Here is how Linda decided which industry to pursue – she analyzed only four criteria for her focus, as shown in the graph below.

Concentric Relationship
Linda would identify the following criteria to target an industry:

  1. The banker’s own knowledge and experience: This was the least essential criterion since Linda felt she could learn and change her expertise through study and experience.  In Linda’s case, she had good knowledge of hospitality because her relative ran a hotel for many years.  In her years as a lender, Linda acquired expertise in four other industries and became knowledgeable in tax and M&A strategies.  Lenders have different backgrounds and interests, but anyone can learn a new sector or develop vertical or business-level expertise.
  2. Linda would focus on profitable industries: Unprofitable customers do not make good borrowers and do not generate high ROE for banks.  Linda identified industries that could consistently generate cash flow in up-and-down cycles, such as medical professionals, accountants, and funeral homes.
  3. Identify borrowers in your region: For example, aviation companies may be profitable, and a lender may understand that industry well, but if there is only one bankable aviation company in your driving radius, you cannot create concentric relationship building.  Linda believed you must identify a critical mass of borrowers in your region that you can learn from and apply that knowledge to the next customer in that industry.
  4. Ensure that your bank has the expertise and willingness to lend in a specific industry and has the products and services that the industry needs. If you want to emphasize commercial and industrial (C&I) loans to financial advisors, but your bank only lends on real estate collateral, you will have a hard time developing a relationship banking model in the C&I field.  Make sure that the industry you pick is a good fit for your bank’s appetite, or you must find another employer.

Second Step

In the second step of the concentric relationship-building model, Linda would reach out to her focus industry prospects and try to gain an audience with decision-makers.  This is the most critical step in Linda’s model and where most lenders fail.  We talk to many lenders who lament that they wish they could meet with more prospects.  Referral business is great, and introductions at the chamber of commerce lunches, city council meetings, and corporate boards are also great. Still, Linda found the vast majority of her initial customers through simple database mining, followed by cold calling and marketing.

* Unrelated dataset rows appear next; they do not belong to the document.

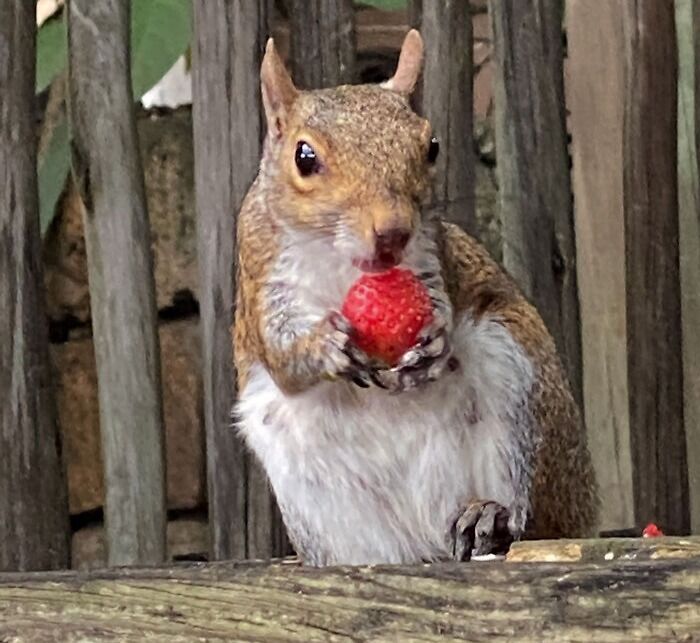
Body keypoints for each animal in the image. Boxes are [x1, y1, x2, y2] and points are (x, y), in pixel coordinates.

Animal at [234, 30, 596, 568]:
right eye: (304, 157)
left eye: (431, 146)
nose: (392, 232)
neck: (342, 263)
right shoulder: (260, 274)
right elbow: (282, 359)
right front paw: (324, 347)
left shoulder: (431, 256)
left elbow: (441, 304)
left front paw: (434, 343)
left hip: (518, 380)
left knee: (532, 516)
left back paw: (490, 516)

Here is an example of Linda’s process.  She identified a desired geographic region, and her database would list all businesses in the region, as shown in the screenshot below.

Concentric relationship building graphic

Next, Linda searches for industries she is targeting, and in the screenshot below, she identifies hospitals and clinics.

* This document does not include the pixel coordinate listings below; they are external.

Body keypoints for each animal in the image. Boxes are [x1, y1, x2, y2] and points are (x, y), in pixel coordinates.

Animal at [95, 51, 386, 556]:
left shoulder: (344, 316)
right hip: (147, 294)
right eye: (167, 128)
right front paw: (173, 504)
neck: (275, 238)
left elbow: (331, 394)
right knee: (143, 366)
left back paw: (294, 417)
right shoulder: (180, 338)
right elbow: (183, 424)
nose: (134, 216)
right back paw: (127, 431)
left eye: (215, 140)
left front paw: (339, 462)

Then Linda searches all of the decision-makers in this subset (c-level people).

Linda now has over 1,000 results (C-level executives within the targeted industry and in her geographic reach).  She sends out a letter that describes why she wants to meet with the prospect.  Once Linda closes a loan for one hospital or clinic, the next customer in the concentric circle is much easier to close because Linda now has credibility, industry knowledge, and a referral source.  Linda keeps building on her success by expanding the concentric relationship.  Following this strategy, we witnessed that Linda could build five, ten, and sometimes even 20 customers within one industry.

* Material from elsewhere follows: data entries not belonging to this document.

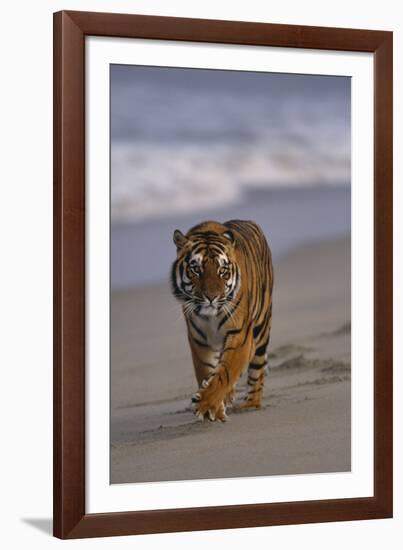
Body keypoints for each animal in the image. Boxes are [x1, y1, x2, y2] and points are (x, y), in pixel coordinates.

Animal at [171, 220, 274, 422]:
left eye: (222, 271)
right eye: (196, 269)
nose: (211, 297)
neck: (210, 317)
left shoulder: (240, 337)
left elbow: (225, 374)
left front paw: (206, 405)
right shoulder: (199, 341)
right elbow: (207, 372)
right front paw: (215, 409)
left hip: (261, 329)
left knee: (256, 371)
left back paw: (250, 404)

Putting Concentric Relationship Building Into Practice

Like every successful sales activity, the process is critical.  The concentric relationship strategy is one way commercial bankers can increase their effectiveness.  The process works for Linda and many other lenders.  The concentric relationship-building process is simple, inexpensive, and effective for many seasoned and young lenders alike. Banks should consider being more methodical about the practice of prospecting and relationship building. This methodology needs to be trained, practiced, and managed. For banks that do, they will find that their calling efforts become exponentially more effective.